Filmed at a recent gig. The lighting and sound were lousy, but it was fun set. It was part of a blues jam night at DC Music Theatre here in Toronto. We had a guest singer sub in last minute with only one rehearsal. I uploaded 5 videos.

http://www.youtube.com/watch?v=Dm8UAaiE31Y


----------



## Gunny (Feb 21, 2006)

Hey: some video that includes the bass player! Nice work all around. Looks and sounds like a lot of fun.


----------



## Fajah (Jun 28, 2006)

Gunny said:


> Hey: some video that includes the bass player! Nice work all around. Looks and sounds like a lot of fun.
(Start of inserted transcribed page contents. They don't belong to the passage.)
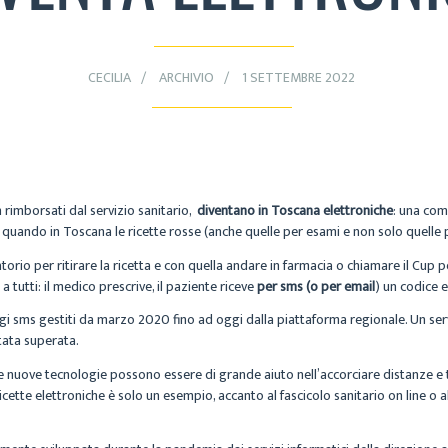
CECILIA
ARCHIVIO
1 SETTEMBRE 2022
 rimborsati dal servizio sanitario,
diventano in Toscana elettroniche
: una com
quando in Toscana le ricette rosse (anche quelle per esami e non solo quelle p
o per ritirare la ricetta e con quella andare in farmacia o chiamare il Cup per
 tutti: il medico prescrive, il paziente riceve
per sms (o per email
) un codice e
gi sms gestiti da marzo 2020 fino ad oggi dalla piattaforma regionale. Un ser
tata superata.
e le nuove tecnologie possono essere di grande aiuto nell’accorciare distanze e
icette elettroniche è solo un esempio, accanto al fascicolo sanitario on line 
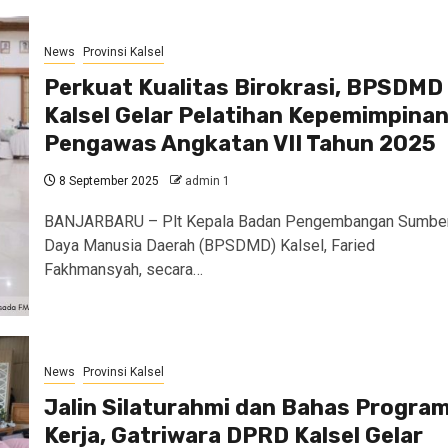
News
Provinsi Kalsel
Perkuat Kualitas Birokrasi, BPSDMD
Kalsel Gelar Pelatihan Kepemimpina
Pengawas Angkatan VII Tahun 2025
8 September 2025
admin 1
BANJARBARU – Plt Kepala Badan Pengembangan Sumbe
Daya Manusia Daerah (BPSDMD) Kalsel, Faried
Fakhmansyah, secara…
News
Provinsi Kalsel
Jalin Silaturahmi dan Bahas Progra
Kerja, Gatriwara DPRD Kalsel Gelar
Thanks Gunny. The reason I (the bass player) was included so much was due to the fact that it was my brother who filmed it. Talk about nepatism :smile:

It was an interesting evening with an unusual format. We were one of two bands invited to play an hour set and weren't part of the jam, but our lead guitar player never misses an opportunity to play, so he jumped in at one point.

They had a house jam band that played first for 30 minutes, then us for about an hour, the jam band again for another 30 minutes, then the other band (Jerry Johnson) for an hour set. The jam was supposed to continue the rest of the evening, but I didn't stay for it. The evening's format was one of the reasons we couldn't do proper sound checks, but we didn't care since it was only an hour for us. Our drummer and lead guitar player were mic'd, while our rhythm guitar player and I weren't. 

We actually got in 7 tunes, but I only uploaded 5 of them. We always have fun playing. Marla Dixon was our vocalist for the evening since our regular singer was away on a fishing trip in BC. It was the first time we've had a female singer, so that was fun......and interesting as well.


----------



## nova1010 (Jan 16, 2009)

Gotta love the blues ,good job


----------